Q.6 Do you wish to apply for an adjournment on the ground that any of the rules relating to procedure before trial have not been complied with and that you have been prejudiced thereby or on the ground that you have not had sufficient opportunity for preparing your defence?

15. In reply to it he never raised any grievance on any ground on which his learned Counsel has based his arguments in this petition before us, such as opportunity was given at the time of court of enquiry, giving of charge-sheet and the witnesses were not examined in his presence, or procedure has not been followed.

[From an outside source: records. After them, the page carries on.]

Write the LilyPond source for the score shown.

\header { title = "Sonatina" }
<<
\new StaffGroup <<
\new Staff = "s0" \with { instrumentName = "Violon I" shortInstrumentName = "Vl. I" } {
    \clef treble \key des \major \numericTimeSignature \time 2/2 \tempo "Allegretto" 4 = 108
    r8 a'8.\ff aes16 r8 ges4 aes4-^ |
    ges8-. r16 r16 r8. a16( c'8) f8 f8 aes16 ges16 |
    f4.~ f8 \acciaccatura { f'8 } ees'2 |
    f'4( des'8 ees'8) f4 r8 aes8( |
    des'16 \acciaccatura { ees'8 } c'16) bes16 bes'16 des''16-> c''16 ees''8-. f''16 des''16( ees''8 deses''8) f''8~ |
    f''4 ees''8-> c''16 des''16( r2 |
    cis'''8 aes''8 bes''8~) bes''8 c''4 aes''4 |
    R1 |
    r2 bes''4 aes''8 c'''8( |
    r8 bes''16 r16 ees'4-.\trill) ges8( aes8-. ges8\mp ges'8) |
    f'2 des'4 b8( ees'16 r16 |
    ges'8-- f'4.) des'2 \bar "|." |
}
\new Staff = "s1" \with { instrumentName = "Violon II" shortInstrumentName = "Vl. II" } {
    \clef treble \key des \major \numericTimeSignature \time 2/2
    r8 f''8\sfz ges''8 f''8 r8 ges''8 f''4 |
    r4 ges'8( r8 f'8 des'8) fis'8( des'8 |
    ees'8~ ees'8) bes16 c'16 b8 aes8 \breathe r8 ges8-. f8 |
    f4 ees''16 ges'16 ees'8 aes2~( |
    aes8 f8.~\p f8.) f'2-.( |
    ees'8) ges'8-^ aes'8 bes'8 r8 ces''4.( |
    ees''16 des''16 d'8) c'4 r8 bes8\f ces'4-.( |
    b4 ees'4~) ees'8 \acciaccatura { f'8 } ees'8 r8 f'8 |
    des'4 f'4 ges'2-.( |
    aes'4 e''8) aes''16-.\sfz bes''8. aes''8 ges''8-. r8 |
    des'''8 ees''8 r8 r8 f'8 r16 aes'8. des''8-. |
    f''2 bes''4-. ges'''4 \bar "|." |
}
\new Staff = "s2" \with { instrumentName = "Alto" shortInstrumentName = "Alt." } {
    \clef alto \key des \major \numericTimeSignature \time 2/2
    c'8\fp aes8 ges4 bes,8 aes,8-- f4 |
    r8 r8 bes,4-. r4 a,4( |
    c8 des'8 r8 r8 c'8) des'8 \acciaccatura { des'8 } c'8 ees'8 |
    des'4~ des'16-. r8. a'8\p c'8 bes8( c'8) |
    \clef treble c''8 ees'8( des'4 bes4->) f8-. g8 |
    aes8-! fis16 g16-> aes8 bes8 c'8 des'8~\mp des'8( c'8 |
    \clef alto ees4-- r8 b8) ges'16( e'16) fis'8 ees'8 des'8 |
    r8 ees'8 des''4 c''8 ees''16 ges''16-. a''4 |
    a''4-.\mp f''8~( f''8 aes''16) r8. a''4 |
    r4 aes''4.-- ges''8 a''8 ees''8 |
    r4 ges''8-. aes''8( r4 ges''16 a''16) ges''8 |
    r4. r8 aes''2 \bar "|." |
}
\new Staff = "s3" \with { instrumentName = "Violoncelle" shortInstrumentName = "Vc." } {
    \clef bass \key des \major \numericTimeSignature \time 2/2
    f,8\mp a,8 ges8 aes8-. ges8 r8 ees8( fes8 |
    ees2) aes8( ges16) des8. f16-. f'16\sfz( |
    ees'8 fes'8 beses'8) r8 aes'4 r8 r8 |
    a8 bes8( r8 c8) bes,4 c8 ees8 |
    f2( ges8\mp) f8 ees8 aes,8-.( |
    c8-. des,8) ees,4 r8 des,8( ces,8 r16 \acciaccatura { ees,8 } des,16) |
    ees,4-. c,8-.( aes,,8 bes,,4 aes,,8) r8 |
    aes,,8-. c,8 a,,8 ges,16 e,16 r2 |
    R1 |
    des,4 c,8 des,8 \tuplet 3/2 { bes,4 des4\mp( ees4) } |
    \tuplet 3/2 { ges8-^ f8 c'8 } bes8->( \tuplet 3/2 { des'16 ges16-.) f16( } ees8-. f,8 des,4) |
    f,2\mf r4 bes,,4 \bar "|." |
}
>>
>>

Therefore, in the absence of any request from the petitioner more particularly while answering question no. 6 before commencing of the court martial trial or the petitioner raising any objection there the petitioner is not entitled to agitate these points here.

16. In view of the above discussion, we are of the opinion that the petitioner was given full opportunity to defend his case both at pre-court martial stage as well as at the court martial trial and subsequent thereto and no prejudice has been caused to him as principles of natural justice have been fully followed. The petitioner is serving sentence awarded to him which was duly confirmed by the competent authority and he is not in illegal detention, therefore, the order passed by the General Security Force Court calls for no intereference and no relief can be granted in this petition. The habeas corpus petition deserves to be dismissed.

17. No other point has been pressed before us.

18. In the result, the habeas corpus petition is dismissed with no order as to costs.